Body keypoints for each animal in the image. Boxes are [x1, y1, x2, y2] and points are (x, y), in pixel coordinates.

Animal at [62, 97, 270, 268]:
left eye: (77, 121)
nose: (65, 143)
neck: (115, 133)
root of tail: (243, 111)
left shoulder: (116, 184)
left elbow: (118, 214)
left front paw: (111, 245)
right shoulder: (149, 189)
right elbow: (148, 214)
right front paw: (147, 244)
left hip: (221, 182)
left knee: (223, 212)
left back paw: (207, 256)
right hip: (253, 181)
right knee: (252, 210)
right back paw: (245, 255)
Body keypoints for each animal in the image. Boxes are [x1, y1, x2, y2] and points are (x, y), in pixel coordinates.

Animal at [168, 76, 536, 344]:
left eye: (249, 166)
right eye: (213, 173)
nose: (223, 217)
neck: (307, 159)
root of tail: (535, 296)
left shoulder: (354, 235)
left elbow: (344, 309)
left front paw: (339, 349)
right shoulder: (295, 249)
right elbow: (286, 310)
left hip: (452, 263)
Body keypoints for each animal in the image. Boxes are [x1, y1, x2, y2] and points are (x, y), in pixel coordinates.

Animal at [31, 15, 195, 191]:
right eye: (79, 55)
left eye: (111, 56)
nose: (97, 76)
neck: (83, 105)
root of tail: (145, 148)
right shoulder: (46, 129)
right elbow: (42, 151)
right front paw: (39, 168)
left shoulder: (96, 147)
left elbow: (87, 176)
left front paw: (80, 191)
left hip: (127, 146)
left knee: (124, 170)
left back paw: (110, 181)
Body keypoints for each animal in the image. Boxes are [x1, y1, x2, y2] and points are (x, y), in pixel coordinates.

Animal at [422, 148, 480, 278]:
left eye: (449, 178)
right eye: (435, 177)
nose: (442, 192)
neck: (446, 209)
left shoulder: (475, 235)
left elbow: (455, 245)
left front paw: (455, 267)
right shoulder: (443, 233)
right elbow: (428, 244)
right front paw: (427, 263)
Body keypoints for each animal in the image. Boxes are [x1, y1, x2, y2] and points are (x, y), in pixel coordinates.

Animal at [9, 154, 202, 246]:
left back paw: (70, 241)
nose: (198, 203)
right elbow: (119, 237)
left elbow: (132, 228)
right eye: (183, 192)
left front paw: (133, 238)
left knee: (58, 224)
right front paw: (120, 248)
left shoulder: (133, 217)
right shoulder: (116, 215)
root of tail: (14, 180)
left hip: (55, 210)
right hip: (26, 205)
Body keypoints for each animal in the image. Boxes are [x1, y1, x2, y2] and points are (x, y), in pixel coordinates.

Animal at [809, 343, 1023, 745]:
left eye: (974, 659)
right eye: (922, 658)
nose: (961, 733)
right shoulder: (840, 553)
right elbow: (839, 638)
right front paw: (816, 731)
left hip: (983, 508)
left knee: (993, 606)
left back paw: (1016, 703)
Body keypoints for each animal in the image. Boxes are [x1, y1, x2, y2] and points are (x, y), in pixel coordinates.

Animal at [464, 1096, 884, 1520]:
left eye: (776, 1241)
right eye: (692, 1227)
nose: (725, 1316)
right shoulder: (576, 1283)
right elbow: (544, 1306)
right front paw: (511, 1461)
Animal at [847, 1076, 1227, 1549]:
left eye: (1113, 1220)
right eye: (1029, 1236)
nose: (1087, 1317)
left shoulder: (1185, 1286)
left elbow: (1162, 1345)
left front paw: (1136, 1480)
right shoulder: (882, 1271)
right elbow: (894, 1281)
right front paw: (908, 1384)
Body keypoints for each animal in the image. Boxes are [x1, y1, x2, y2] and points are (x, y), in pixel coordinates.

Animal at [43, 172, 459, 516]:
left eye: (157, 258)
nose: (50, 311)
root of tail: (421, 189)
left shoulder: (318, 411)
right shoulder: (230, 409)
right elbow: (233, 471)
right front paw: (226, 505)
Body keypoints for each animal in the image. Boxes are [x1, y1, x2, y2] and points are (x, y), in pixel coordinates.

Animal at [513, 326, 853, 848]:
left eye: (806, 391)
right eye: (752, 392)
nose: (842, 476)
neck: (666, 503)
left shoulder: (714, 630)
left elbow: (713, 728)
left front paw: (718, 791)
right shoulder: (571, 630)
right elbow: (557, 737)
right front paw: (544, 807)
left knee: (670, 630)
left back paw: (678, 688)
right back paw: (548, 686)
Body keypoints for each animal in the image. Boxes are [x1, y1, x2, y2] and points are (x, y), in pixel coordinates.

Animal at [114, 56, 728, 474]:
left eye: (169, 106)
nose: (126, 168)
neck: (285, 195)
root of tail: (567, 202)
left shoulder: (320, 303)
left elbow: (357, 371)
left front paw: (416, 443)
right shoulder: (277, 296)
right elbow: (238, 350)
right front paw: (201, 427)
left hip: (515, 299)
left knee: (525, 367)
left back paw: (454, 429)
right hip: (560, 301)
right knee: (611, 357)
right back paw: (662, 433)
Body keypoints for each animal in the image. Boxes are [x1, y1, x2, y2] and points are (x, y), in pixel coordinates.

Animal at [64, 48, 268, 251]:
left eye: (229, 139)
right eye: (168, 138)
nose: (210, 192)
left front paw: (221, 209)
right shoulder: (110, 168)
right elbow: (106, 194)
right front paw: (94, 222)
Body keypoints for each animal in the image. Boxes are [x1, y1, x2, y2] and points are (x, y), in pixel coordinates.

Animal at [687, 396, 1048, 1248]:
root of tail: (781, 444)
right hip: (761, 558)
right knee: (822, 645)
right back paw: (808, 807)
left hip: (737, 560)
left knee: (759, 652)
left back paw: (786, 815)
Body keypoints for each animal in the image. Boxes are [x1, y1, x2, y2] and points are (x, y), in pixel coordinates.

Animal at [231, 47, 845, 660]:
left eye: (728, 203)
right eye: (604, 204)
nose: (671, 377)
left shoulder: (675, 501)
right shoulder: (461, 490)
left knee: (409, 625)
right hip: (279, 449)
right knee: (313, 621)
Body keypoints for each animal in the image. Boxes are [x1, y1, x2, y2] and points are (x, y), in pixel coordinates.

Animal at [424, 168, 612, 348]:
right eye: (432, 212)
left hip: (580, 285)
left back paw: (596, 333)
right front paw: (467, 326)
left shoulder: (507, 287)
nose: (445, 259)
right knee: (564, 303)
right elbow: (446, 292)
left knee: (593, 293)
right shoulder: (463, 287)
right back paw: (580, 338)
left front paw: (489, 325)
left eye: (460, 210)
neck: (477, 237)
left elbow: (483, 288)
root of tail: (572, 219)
------------------------------------------------
PROBLEM TO WORK ON:
Your task is to reproduce the entries exactly, starting at the first line and ending with the line containing "left hip: (452, 263)".

SOLUTION FOR THIS TASK:
Body keypoints for each animal in the image. Boxes are [x1, y1, x2, y2] and points are (x, y), in pixel coordinates.

Animal at [62, 97, 270, 268]:
left eye: (77, 121)
nose: (65, 143)
neck: (115, 133)
root of tail: (243, 111)
left shoulder: (116, 184)
left elbow: (118, 214)
left front paw: (111, 245)
right shoulder: (149, 189)
right elbow: (148, 214)
right front paw: (147, 244)
left hip: (221, 182)
left knee: (223, 212)
left back paw: (207, 256)
right hip: (253, 181)
right knee: (252, 210)
right back paw: (245, 255)
Body keypoints for each animal in the image. Boxes are [x1, y1, x2, y2] and points are (x, y), in pixel coordinates.

Animal at [168, 76, 536, 344]:
left eye: (249, 166)
right eye: (213, 173)
nose: (223, 217)
neck: (307, 159)
root of tail: (535, 296)
left shoulder: (354, 235)
left elbow: (344, 309)
left front paw: (339, 349)
right shoulder: (295, 249)
right elbow: (286, 310)
left hip: (452, 263)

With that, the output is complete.